本文 >>
━━━━━━━━━━━━━━━━━━━━

聖地巡礼〜湖北旅行(1)〜

 近江は坂本に行って蕎麦を食った話は以前書いた。湖西の、都雅と鄙びが一体となっている風情をいいなと思っているところに、『播州地酒ひの』さんのブログに、「琵琶湖の北、余呉湖のほとりに発酵の聖地あり」とあったのを見て、矢も盾もたまらず、その《聖地》なる店に電話を入れた。『徳山鮓』という。

 電車の便を調べていると、晩の食事が済んでから神戸に戻るのは不可能ではないにしろ、かなり困難そうである。困難というのは酒をはやめに切り上げなければならないということだが、なにも余呉まで行かなくったって、こちらは三宮で呑んでる時でさえこの「困難」を無事切り抜けたことがないのは充分自覚している。なので一泊することにした(ここは宿もやっている)。

 三ノ宮駅午後二時発の新快速敦賀行きに乗車。湖西に入るまでは景色を見ても面白くないだろうからと思って鞄に入れてきた森澄雄の句集とクリストファー・プリーストの『夢幻諸島から』をぱらぱらと読む。後者は一応長篇小説なのだが、いわば掌編の連作集という体裁をとっているのでどこからでも読めるのである。時折面白いエピソードが出て来るものの、同様の体裁で書かれたカルヴィーノの名作『見えない都市』をどうしても思い出してしまうので、もひとつ乗り切れず。勢い森澄雄句集(朝日文庫『現代俳句の世界』のうち。飯田龍太とで一冊)の頁をくることが多くなる。

 森澄雄が近江の風土を愛してやまなかったのは周知のとおり。句でもさすがにいいのが多い。「田を植ゑて空も近江の水ぐもり」とか「水のんで湖国の寒さひろがりぬ」とか、じつに素晴らしい。とひとり昂奮しているうちに、山科を過ぎて湖西線に入った。列車左手の田園風景がうつくしい。

 近江塩津から一駅もどって余呉駅に着いたのが四時過ぎ。もう夕闇が濃くなり始めていた。『徳山鮓』の奥さんが車で迎えに来て下さる。湖の正面に広がるのが賤ヶ岳だと教えてくれた。『清洲会議』がヒットしたらこの辺りも俗化しちゃうのかなあ、と早速心配性が出てしまったのは、それくらい幽邃な余呉湖のたたずまい(と形容したくなる)に圧倒されたからである。

 宿では早速「望鏡亭」(小泉武夫教授の命名にかかる)なる露天風呂に入る。温泉ではないけれど、まさしく目路の限り湖面が広がり、右手にやさしく賤ヶ岳が山容をのぞかせる絶景である。露天風呂の扉には「小鳥やカエルが入ってくるのできちんと閉めて下さい」とあった。

 部屋に戻り、グールドのモーツァルトを聴いているうちに眠っていた。昨晩は『いたぎ家』で呑んで(それからバーでもしこたま呑んで)たからな。

━━━━━━━━━━━━━━━━━━━━

記録一覧 >>
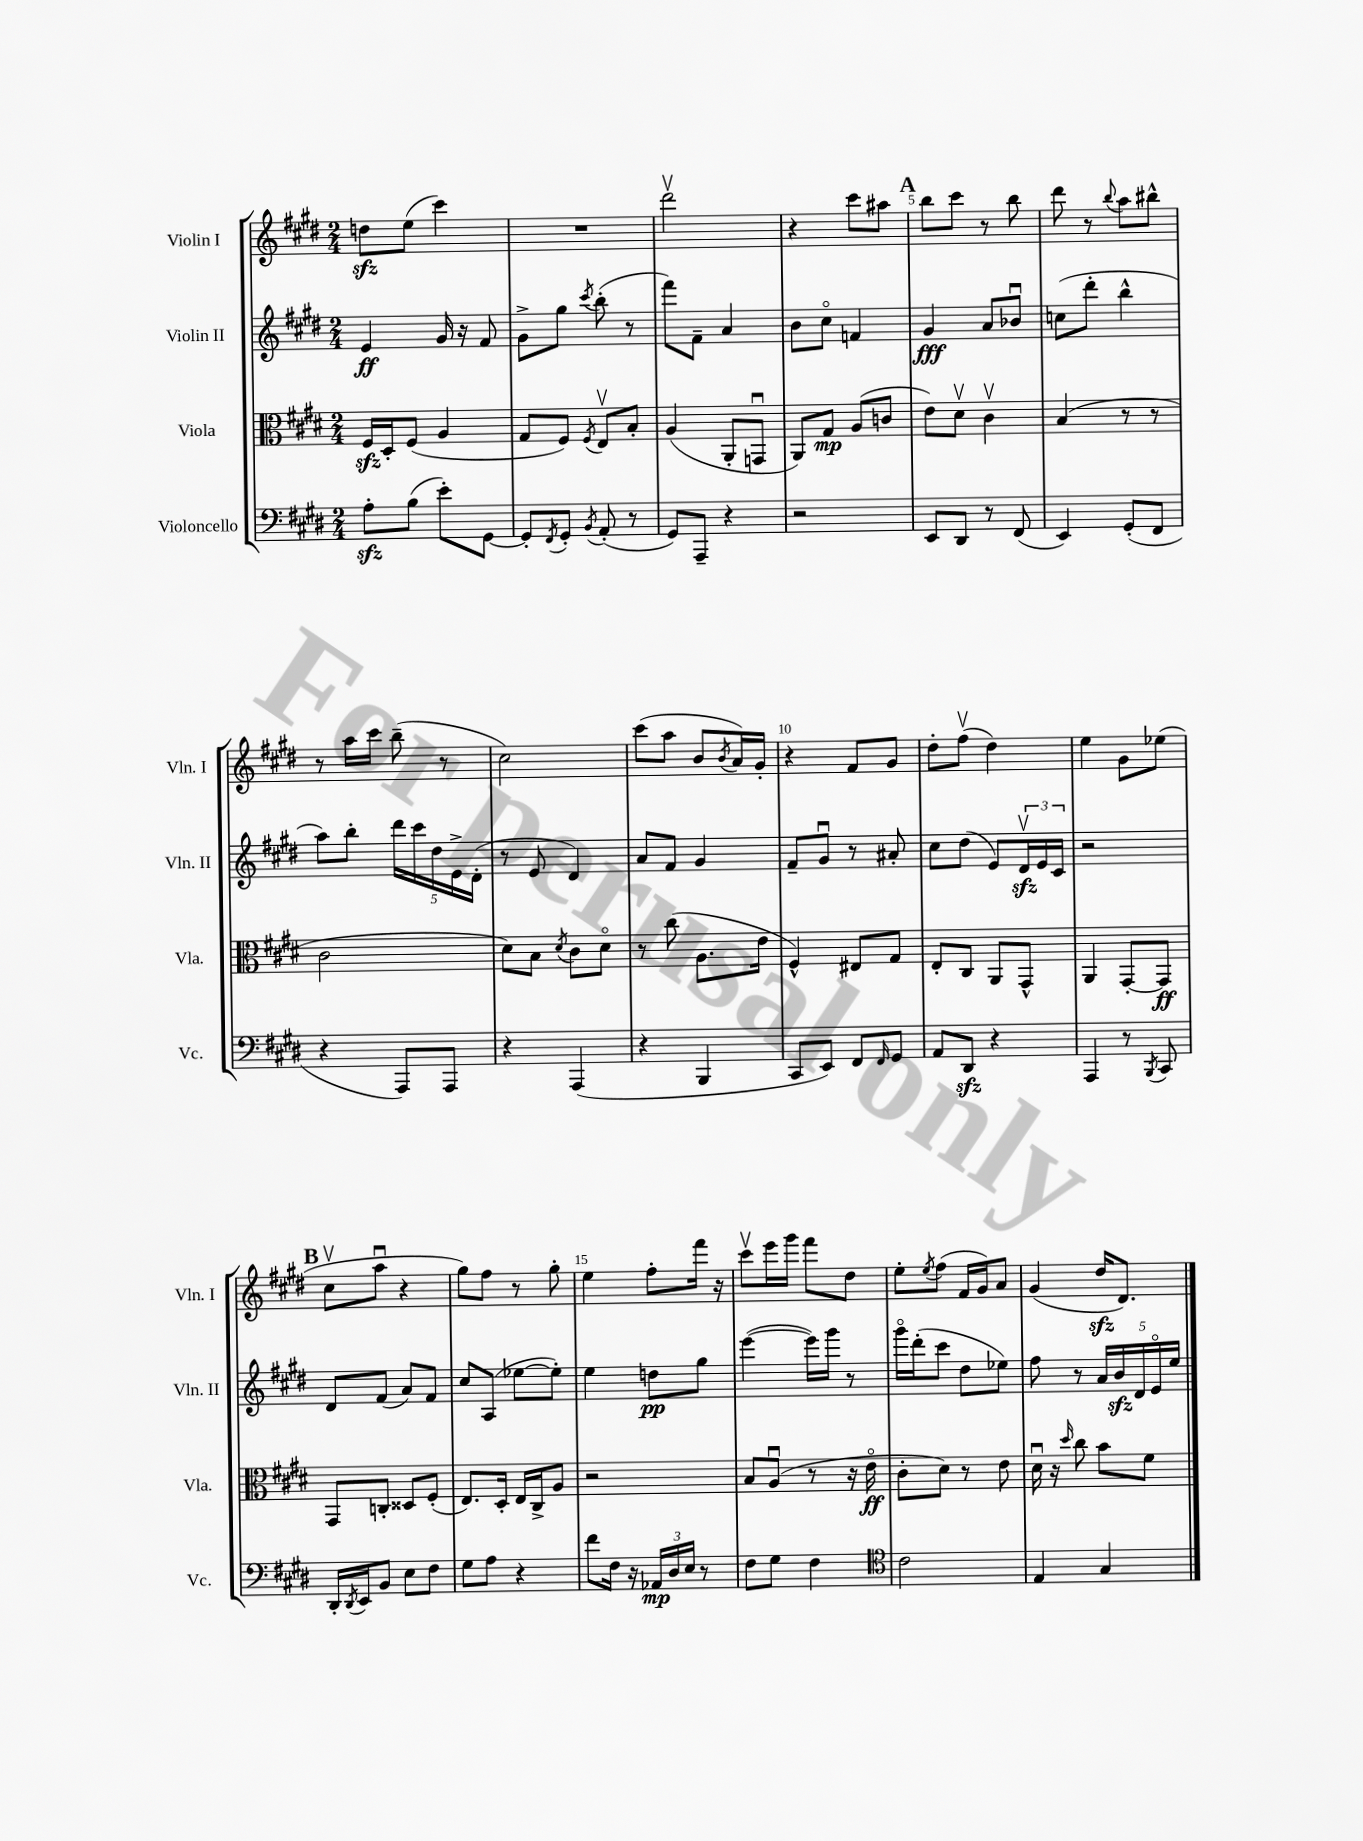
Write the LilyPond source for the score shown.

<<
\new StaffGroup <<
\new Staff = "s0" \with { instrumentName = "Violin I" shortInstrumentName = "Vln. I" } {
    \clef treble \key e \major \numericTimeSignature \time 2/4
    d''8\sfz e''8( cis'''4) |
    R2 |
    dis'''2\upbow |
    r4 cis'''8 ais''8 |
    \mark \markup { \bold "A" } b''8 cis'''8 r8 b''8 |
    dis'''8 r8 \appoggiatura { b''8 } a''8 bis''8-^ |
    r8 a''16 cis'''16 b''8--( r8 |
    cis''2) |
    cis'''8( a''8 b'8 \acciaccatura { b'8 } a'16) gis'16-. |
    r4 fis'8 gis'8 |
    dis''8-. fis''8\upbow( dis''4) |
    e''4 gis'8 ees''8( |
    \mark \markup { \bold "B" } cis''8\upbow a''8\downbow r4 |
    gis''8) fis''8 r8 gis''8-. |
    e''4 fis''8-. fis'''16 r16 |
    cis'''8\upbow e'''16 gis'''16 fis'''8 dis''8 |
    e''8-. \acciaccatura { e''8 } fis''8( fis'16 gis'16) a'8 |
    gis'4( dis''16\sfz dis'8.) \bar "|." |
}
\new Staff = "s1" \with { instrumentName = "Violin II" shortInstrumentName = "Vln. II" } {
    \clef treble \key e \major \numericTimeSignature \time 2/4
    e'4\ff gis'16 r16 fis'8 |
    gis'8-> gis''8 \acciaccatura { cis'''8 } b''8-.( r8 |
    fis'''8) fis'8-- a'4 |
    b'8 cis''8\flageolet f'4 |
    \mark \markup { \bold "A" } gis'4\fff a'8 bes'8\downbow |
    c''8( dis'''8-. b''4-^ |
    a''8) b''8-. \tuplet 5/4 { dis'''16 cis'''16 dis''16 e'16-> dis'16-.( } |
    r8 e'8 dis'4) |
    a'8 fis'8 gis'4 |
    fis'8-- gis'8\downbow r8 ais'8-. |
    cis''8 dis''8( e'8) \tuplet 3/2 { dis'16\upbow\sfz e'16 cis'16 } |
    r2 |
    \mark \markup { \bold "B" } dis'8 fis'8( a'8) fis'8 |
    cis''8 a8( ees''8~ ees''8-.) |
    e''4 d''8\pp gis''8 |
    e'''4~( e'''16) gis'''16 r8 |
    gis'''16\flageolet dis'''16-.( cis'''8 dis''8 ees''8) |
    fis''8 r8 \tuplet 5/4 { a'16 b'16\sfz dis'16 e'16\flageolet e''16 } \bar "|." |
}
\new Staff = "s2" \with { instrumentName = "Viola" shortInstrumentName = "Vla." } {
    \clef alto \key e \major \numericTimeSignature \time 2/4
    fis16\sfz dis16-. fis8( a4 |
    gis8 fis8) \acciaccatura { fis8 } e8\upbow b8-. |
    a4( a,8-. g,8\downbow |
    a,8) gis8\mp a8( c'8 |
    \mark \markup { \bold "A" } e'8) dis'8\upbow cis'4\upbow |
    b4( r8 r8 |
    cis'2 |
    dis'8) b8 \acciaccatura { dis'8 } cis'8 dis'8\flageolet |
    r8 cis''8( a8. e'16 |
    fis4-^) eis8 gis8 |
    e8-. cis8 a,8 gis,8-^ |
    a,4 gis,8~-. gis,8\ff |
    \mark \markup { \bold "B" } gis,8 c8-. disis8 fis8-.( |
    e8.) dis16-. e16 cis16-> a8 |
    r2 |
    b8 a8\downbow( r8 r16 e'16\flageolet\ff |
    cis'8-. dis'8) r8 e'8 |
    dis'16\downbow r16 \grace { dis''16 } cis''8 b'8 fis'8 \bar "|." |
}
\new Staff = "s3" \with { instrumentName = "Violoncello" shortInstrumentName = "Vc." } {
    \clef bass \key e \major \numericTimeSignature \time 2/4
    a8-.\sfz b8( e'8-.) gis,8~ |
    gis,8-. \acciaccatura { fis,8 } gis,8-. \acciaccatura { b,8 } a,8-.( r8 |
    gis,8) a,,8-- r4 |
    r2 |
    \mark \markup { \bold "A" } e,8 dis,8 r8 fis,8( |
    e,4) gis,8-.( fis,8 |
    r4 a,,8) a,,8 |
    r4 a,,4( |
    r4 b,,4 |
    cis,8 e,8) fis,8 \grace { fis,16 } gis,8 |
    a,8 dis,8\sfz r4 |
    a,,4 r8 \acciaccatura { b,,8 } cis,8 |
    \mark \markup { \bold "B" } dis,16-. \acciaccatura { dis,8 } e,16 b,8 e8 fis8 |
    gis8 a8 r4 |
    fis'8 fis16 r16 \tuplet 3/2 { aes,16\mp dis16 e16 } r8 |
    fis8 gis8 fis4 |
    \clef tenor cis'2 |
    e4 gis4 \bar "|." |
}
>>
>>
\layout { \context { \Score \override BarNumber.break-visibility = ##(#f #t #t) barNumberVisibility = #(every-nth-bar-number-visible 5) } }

━━━━━━━━━━━━━━━━━━━━

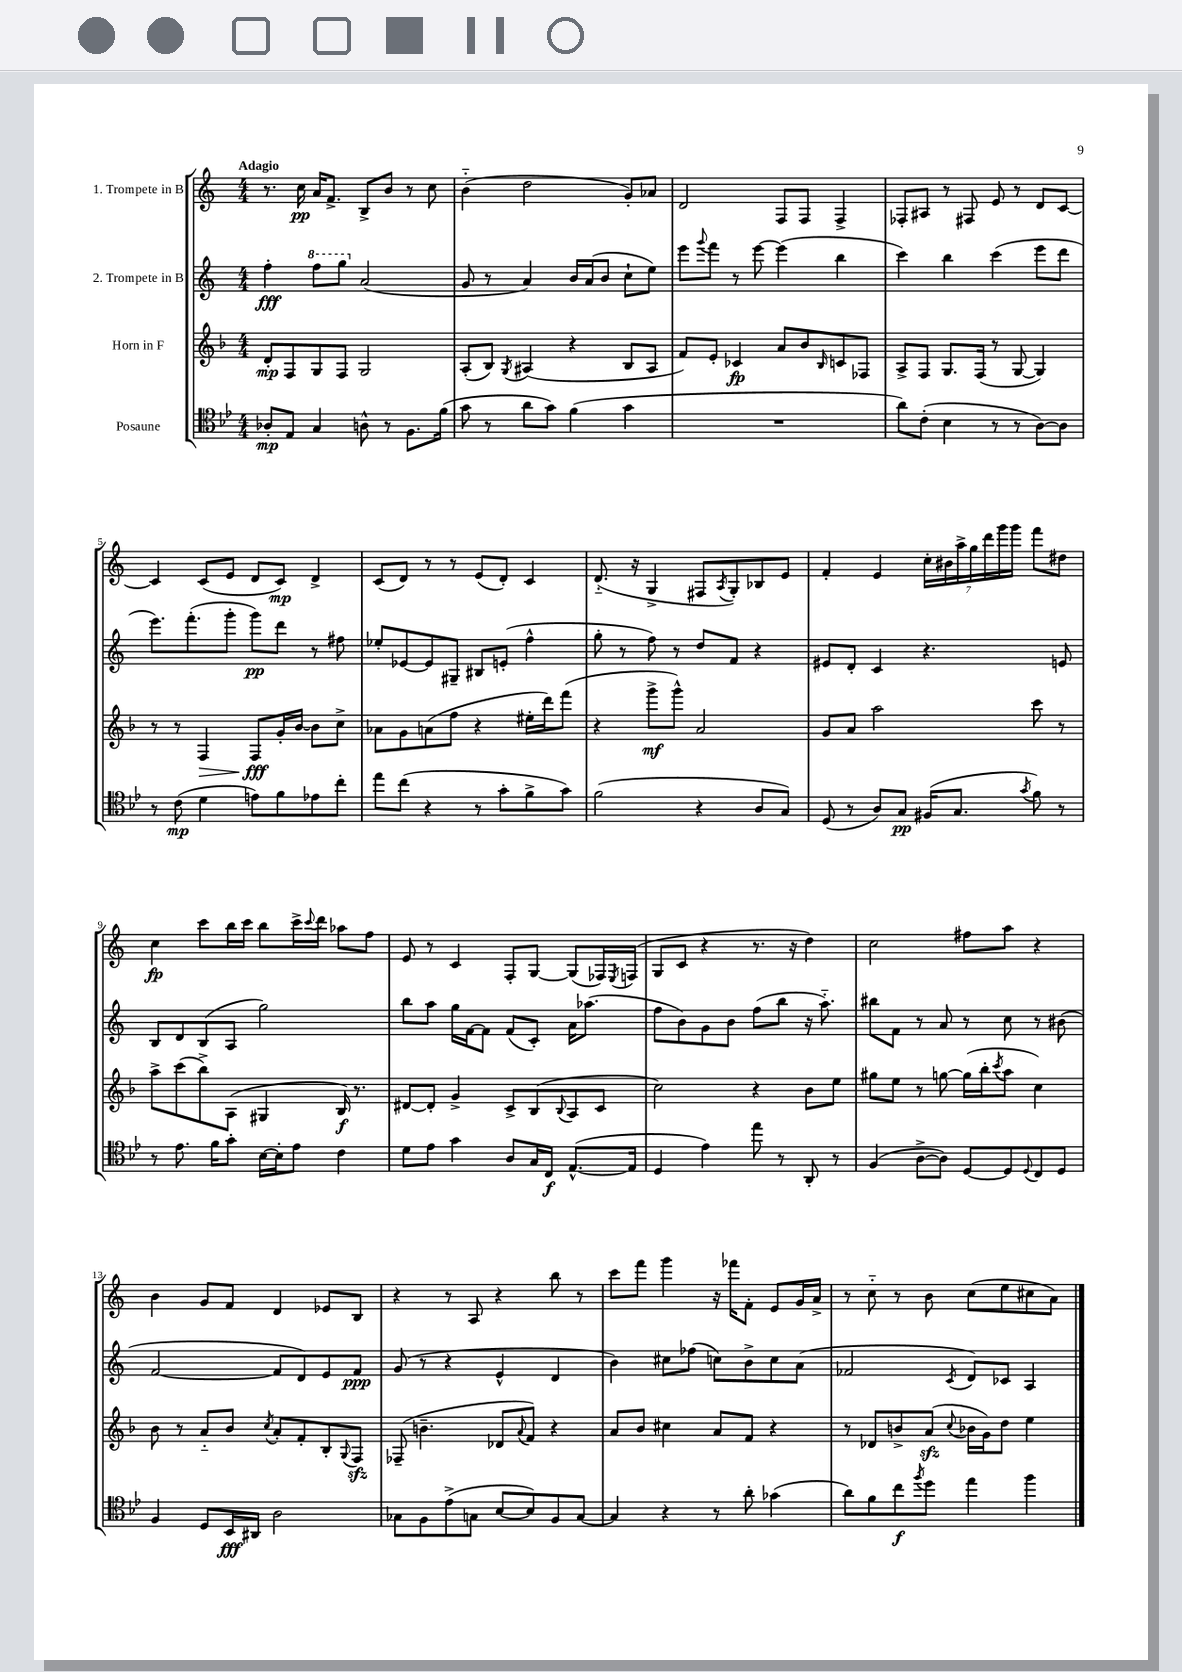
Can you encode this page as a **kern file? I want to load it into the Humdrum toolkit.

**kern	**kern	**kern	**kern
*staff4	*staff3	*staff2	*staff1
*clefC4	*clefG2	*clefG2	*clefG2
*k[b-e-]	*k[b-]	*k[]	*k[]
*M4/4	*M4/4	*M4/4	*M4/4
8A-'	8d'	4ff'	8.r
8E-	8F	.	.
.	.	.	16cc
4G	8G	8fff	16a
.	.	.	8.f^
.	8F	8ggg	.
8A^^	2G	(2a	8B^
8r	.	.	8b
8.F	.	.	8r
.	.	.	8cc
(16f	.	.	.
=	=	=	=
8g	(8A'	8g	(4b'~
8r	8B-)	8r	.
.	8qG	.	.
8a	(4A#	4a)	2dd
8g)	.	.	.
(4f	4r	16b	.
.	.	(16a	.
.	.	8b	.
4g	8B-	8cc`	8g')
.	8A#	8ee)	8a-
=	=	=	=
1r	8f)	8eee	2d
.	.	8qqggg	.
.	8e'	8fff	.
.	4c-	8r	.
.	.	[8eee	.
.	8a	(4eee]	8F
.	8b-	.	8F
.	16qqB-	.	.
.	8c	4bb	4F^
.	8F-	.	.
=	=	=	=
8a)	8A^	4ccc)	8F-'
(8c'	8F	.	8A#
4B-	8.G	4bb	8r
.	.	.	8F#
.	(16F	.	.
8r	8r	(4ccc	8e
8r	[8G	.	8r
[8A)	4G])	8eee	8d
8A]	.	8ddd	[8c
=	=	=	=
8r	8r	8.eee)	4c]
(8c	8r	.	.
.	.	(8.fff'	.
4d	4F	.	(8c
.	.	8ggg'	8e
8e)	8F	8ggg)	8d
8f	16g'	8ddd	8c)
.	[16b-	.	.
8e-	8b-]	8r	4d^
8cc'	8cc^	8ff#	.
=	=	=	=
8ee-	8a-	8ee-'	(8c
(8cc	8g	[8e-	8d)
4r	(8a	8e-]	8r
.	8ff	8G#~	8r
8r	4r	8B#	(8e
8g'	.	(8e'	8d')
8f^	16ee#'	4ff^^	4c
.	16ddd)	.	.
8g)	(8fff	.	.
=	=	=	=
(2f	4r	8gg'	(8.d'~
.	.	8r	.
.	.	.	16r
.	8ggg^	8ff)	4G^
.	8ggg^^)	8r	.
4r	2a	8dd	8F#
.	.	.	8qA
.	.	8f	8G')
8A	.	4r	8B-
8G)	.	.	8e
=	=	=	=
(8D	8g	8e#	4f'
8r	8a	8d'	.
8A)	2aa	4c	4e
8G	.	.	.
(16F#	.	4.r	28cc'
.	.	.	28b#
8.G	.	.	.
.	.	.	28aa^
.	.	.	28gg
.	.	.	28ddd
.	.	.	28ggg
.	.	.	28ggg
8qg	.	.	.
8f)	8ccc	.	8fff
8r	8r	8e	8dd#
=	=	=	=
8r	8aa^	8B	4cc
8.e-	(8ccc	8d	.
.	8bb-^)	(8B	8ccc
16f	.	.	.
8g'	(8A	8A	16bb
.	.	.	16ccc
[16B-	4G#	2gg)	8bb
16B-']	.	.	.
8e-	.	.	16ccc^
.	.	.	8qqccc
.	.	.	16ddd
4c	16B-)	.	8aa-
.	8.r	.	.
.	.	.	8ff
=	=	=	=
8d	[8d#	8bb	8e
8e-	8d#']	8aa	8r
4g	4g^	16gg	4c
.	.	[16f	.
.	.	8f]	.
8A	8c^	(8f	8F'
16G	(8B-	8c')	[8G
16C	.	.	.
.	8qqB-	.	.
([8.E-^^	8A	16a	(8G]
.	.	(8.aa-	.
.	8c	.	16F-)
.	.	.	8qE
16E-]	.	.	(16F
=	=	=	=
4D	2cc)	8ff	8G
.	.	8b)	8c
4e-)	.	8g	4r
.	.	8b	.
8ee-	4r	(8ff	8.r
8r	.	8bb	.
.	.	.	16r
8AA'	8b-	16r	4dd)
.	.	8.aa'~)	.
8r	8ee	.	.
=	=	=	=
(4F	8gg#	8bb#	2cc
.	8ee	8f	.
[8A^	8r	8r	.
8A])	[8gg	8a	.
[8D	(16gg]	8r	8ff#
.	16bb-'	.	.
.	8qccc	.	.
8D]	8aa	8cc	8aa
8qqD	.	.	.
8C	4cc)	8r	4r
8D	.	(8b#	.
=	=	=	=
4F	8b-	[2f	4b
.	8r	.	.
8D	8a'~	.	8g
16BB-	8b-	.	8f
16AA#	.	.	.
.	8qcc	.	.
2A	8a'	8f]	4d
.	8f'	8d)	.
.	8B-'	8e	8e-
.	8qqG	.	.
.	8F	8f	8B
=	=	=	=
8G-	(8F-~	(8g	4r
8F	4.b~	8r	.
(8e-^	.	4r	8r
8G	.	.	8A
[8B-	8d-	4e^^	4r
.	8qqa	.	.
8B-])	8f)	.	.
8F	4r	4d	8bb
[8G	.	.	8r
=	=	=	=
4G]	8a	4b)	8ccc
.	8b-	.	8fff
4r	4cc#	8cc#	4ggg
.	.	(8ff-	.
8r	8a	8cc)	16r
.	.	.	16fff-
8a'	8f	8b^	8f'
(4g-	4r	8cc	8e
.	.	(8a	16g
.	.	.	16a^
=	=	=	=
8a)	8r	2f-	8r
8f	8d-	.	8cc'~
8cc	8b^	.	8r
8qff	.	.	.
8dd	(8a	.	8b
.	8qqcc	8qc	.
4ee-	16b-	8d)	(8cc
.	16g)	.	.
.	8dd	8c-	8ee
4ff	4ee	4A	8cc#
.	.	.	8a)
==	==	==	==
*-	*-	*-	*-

━━━━━━━━━━━━━━━━━━━━

指示内容 >>
余呉湖への旅を記した本文について、最後の一文に続く部分を書き継いでください。

模範解答 >>
 食事は六時半から。献立は以下の如し。何度も言いますが、当ブログは某グルメサイト(このおぞましい語感)ではないので、写真は載せない(というか撮っていない)。ホント言うと当方のコメントも要らぬことだが、自分の心覚えにもなるし、ま、あまり愛想がないのもどうかと思ったので付けております。

○鹿肉胡麻味噌和え…上に白髪葱と針海苔。海苔の香りが素晴らしい。それが引き立つということは、鹿肉はやはり山の香りが濃いのだ。なにせほんのちょっぴりだけなので細かくは確かめられなかったが。
○鰻落とし…鰻はもちろん天然、余呉湖の産。これはもひとつ。こちらが「おとし」なる調理をあまり好かないせいもあるかもしれない。
○鰻蒲焼き…でーんと豪儀に一匹、湖の形を模した皿に載って出てくる。「丸くないんですね」ときくと、奥さんがさも口惜しそうに「琵琶湖が大きすぎるので、すぐ傍の余呉湖は地図の類だとどうしてもちっちゃな丸で描かれてしまう」と答えた。味はこちらは結構でした。皮目のあぶらがたまらない。また上に載せた実山椒にえぐみがなくて爽やか。「山のものと里のものとの違い」だそうな。アタマも付いて出た。大阪人としてはこれと焼き豆腐を炊いてオカズにしたいところである。
○鯖なれ鮓…これこれ。やっぱり「聖地」である上は、熟れ鮓が出なくっちゃ話が出来ない。乳酸発酵だけで分解しきった蛋白質の豊潤さ。トマトソースとチーズが添えてあったが、もちろんこれは余計なことである。しかしチーズで連想したのだが、今どきの日本人よりフランス人のほうがこの妙味をしっかり評価するのではないか。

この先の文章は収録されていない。